Allow browsers and intermediate caches (such as CDNs) to cache CSS and set CSS to expire after 1 year. Note that you can safely use 1-year "forward expiration" because you embed the file's fingerprint in the filename: the URL will change when the CSS is updated.

JavaScript is also set to expire after 1 year, but is marked private, perhaps because it contains some private user data that CDNs should not cache.

Images are cached without versions or unique fingerprints and are set to expire after 1 day.

You can use a combination of ETags, Cache-Control, and unique URLs to achieve the best of both worlds: longer expiration times, control over where responses can be cached, and on-demand updates.

Caching Checklist

There is no optimal caching strategy.

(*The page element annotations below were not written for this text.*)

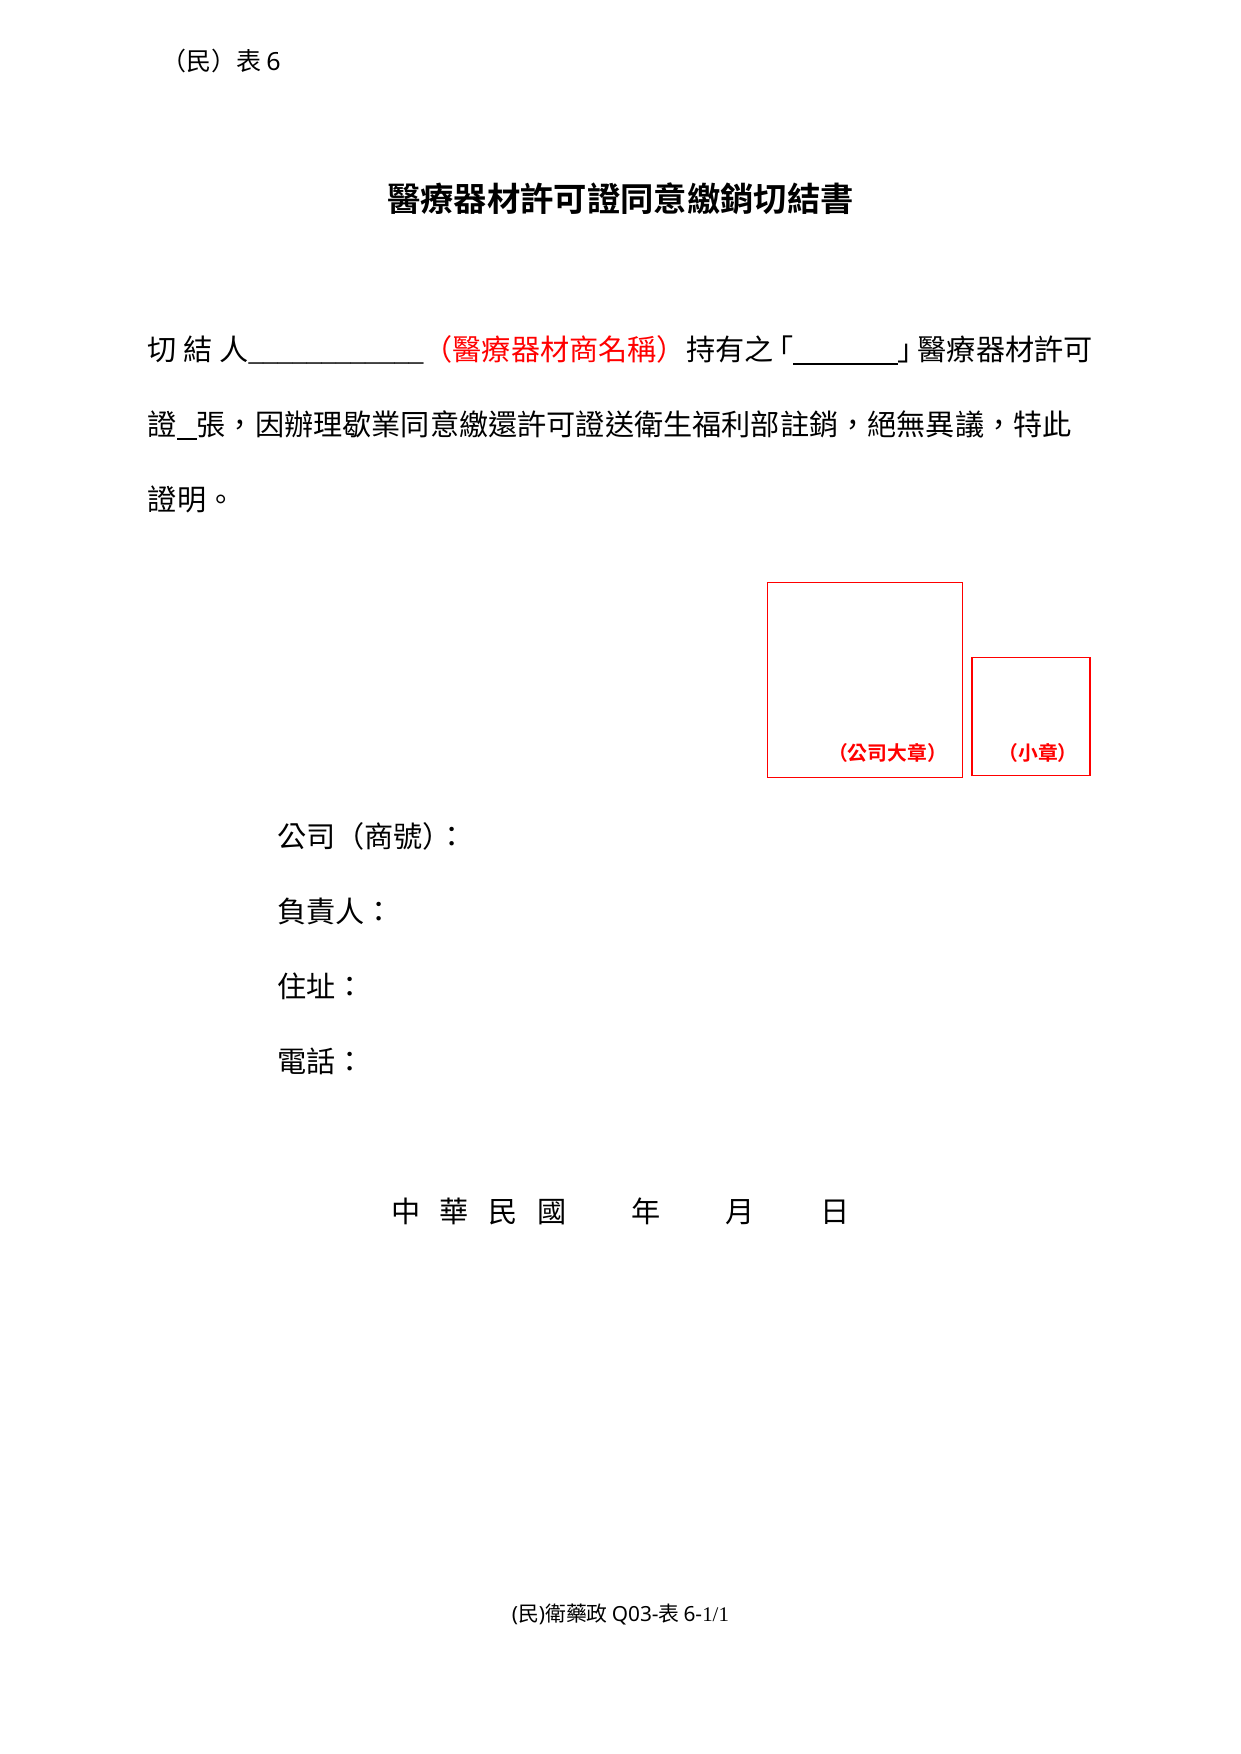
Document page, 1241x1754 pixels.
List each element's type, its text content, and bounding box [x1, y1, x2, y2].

text 電話： [148, 1022, 1092, 1097]
text 公司（商號）： [148, 797, 1092, 872]
text （小章） [987, 741, 1077, 766]
text （民）表6 [161, 42, 298, 78]
text 中 華 民 國 年 月 日 [148, 1172, 1092, 1247]
text 住址： [148, 947, 1092, 1022]
text 負責人： [148, 872, 1092, 947]
text （公司大章） [783, 741, 947, 766]
text 醫療器材許可證同意繳銷切結書 [148, 160, 1092, 235]
text 切 結 人____________（醫療器材商名稱）持有之「 」醫療器材許可證 張，因辦理歇業同意繳還許可證送衛生福利部註銷，絕無異議，特此證明。 [148, 310, 1092, 535]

You need to define and configure appropriate settings for each resource, as well as the overall "cache hierarchy" based on communication patterns, types of data provided, and application-specific data update requirements.

When developing a caching strategy, you need to keep these tips and methods in mind:

Use consistent URLs: If you serve the same content on different URLs, it will be fetched multiple times and Store these contents. Tip: Please note that URLs are case-sensitive.

Ensure the server provides an authentication token (ETag): With an authentication token, there is no need to transfer the same bytes when the resource on the server has not changed.

Determine which resources can be cached by intermediate caches: Resources that respond exactly the same to all users are ideally suited to be cached by CDNs and other intermediate caches.

Determine the optimal cache period for each resource: different resources may have different update requirements. Review and determine the appropriate max-age for each resource.

Determine the cache hierarchy that works best for your site: You can control how quickly clients get updates by using a combination of resource URLs that contain content fingerprints and short or no-cache periods for HTML documents.

Minimize churn: Some resources are updated more frequently than others. If a specific part of the resource (such as a JavaScript function or CSS Style sets) are updated frequently, consider providing their code as a separate file. This way, every time an update is fetched, the rest of the content (such as content library code that changes less frequently) can be fetched from the cache, minimizing the size of the downloaded content.